Khavari and Sen found that DNMT1 helps by keeping stem cell differentiation in check. It works by duplicating in newly formed daughter stem cells the parent cell’s patterns of DNA modifications, called methyl groups. These methyl groups turn off genes that are important in differentiation and ensure that the daughter cells remain reliable, steady members of the stem cell society.

This isn’t the first time DNMT1 has been identified as an important regulatory molecule. In fact, it’s so critical to development that certain laboratory mice, engineered so they can’t express the gene, die before birth. This lack of an appropriate animal model has made it difficult to study DNMT1’s function in adult tissues. But Khavari and Sen suspected that it had a role in adult stem cells — in part because it’s been shown to be expressed at high levels in certain human cancers.

“It seems that in these cancers, DNMT1 may be signaling the stem cells to keep dividing and to avoid differentiation,” said Sen.

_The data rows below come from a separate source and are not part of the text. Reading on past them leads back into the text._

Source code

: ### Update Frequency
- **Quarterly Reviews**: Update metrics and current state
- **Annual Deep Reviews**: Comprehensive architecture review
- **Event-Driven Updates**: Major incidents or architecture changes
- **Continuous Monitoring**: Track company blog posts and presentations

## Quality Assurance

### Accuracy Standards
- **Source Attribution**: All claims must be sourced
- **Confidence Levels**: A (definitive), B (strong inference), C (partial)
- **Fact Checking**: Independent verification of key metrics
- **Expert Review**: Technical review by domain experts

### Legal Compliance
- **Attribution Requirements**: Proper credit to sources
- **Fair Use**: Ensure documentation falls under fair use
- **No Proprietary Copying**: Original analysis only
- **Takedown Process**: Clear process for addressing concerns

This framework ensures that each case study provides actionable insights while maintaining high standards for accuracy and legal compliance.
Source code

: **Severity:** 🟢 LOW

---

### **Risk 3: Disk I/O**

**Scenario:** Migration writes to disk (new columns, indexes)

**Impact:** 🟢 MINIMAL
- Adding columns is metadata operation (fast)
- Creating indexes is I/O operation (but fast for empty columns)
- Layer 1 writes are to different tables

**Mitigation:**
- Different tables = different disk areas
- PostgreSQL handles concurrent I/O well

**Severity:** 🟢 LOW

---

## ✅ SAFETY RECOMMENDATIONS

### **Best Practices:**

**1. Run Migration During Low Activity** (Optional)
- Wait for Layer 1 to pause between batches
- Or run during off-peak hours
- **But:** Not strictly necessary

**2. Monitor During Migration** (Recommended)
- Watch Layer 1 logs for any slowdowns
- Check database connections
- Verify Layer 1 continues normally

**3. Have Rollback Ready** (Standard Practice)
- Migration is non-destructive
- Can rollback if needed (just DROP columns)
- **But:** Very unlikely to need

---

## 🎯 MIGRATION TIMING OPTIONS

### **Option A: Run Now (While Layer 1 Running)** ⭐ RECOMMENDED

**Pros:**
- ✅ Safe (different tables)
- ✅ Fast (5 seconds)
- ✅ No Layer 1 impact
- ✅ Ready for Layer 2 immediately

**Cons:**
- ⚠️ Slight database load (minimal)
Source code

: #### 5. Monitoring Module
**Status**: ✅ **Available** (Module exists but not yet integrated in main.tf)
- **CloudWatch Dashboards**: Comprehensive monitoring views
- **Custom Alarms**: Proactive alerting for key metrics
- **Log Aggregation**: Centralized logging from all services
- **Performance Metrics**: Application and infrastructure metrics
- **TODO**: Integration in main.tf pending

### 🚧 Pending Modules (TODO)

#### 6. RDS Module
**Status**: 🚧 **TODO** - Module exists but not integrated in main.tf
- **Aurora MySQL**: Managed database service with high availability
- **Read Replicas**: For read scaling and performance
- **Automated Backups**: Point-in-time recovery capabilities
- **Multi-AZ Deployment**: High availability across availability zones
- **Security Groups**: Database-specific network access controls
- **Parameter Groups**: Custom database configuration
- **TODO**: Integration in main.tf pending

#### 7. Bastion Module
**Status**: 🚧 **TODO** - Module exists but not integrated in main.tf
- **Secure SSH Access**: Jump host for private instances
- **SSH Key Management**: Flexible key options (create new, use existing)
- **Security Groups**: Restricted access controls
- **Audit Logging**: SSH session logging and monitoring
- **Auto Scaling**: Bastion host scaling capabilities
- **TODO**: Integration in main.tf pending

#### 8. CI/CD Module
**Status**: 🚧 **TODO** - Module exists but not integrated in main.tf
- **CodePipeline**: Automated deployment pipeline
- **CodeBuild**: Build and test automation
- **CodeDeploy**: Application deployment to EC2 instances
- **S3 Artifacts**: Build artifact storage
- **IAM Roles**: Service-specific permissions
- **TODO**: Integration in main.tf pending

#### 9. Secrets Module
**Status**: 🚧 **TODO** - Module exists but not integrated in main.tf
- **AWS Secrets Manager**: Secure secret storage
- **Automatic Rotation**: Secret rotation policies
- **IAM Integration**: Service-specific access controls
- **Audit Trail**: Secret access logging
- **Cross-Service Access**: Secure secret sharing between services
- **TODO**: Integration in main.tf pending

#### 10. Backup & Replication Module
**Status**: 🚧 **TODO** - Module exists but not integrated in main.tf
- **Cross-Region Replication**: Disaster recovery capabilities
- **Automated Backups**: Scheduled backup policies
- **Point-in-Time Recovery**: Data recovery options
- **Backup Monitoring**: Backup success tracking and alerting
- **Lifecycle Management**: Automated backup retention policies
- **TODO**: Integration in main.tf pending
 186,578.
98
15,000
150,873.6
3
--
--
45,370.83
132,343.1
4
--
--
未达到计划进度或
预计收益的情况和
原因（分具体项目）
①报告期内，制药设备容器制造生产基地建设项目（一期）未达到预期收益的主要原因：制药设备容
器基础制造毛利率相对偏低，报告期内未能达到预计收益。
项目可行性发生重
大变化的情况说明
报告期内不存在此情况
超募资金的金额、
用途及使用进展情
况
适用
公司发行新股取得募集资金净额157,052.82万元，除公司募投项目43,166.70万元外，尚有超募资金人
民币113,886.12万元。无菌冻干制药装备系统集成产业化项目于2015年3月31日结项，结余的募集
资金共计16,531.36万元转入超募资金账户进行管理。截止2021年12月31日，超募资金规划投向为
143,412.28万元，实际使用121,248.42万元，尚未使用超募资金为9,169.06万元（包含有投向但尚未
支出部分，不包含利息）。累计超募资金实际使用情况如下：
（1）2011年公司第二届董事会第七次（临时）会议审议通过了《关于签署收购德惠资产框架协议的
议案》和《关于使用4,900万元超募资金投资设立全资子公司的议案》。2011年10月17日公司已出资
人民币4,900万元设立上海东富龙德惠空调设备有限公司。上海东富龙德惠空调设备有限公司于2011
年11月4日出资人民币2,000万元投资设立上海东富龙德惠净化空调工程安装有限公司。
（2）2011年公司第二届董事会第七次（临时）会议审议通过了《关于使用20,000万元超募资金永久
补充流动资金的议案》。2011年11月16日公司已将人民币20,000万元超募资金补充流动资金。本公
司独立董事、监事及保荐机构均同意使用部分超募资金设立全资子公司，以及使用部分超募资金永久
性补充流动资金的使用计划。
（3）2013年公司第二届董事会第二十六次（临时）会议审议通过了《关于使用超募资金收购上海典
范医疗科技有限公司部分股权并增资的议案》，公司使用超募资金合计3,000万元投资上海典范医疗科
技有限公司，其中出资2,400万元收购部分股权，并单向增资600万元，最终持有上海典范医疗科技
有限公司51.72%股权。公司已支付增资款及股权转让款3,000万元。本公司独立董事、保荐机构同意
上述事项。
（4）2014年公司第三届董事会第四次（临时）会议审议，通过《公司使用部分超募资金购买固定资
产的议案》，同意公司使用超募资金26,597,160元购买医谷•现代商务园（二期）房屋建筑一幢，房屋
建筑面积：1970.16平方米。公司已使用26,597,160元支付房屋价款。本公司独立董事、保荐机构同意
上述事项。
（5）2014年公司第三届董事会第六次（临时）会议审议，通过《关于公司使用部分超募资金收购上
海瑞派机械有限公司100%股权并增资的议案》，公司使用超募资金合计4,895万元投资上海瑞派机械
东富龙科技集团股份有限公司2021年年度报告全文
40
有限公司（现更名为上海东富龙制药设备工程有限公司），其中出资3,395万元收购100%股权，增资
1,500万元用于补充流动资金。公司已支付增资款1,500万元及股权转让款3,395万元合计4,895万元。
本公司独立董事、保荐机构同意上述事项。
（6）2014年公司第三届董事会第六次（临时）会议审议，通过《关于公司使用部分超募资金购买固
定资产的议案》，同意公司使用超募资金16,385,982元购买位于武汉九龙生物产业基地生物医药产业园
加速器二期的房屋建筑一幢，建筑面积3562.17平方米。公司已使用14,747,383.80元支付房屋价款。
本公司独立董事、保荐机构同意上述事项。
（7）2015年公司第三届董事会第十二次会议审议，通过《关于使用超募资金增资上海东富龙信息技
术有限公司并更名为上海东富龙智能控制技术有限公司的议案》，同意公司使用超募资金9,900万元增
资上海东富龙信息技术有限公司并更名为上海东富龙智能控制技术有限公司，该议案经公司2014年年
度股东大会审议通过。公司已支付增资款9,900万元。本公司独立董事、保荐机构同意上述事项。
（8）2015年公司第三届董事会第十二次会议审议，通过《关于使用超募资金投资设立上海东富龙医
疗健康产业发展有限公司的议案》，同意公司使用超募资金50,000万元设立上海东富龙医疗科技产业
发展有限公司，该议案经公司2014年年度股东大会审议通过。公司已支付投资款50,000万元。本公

Khavari and Sen studied human skin cells in a laboratory dish to discover that the expression of the protein is curtailed when the cells begin to differentiate and migrate to the skin’s surface. When they blocked DNMT1 expression in human skin grafted on to laboratory mice, only about one-third of the grafts lasted three weeks or more.

“It’s as if we’re seeing a kind of cellular amnesia in the stem cells without DNMT1 expression,” said Khavari. “Without the proper patterns of methylation, these cells can’t remember they’re supposed to be stem cells, and instead begin differentiating and migrating to the skin’s surface.” In contrast, all of the grafts with unaltered DNMT1 expression remained healthy — most likely because they had an ample pool of stem cells with which to maintain themselves.

Further study showed that the effects of DNMT1 and another protein important in methylation, UHRF1, may be countered in differentiating cells by a family of proteins called GADD45 that removes methyl groups from DNA. This yin and yang activity helps the cells navigate the tricky waters of differentiation and migration.

“Our ability to control the cells’ differentiation state is going to be very important for our future attempts at regenerative medicine,” said Khavari, referring to scientists’ hope of being able to use stem cells to repair injuries or to create entirely new organs. “We have to be able to strike the right balance between methylation and demethylation. There are a lot of other actors to track down.”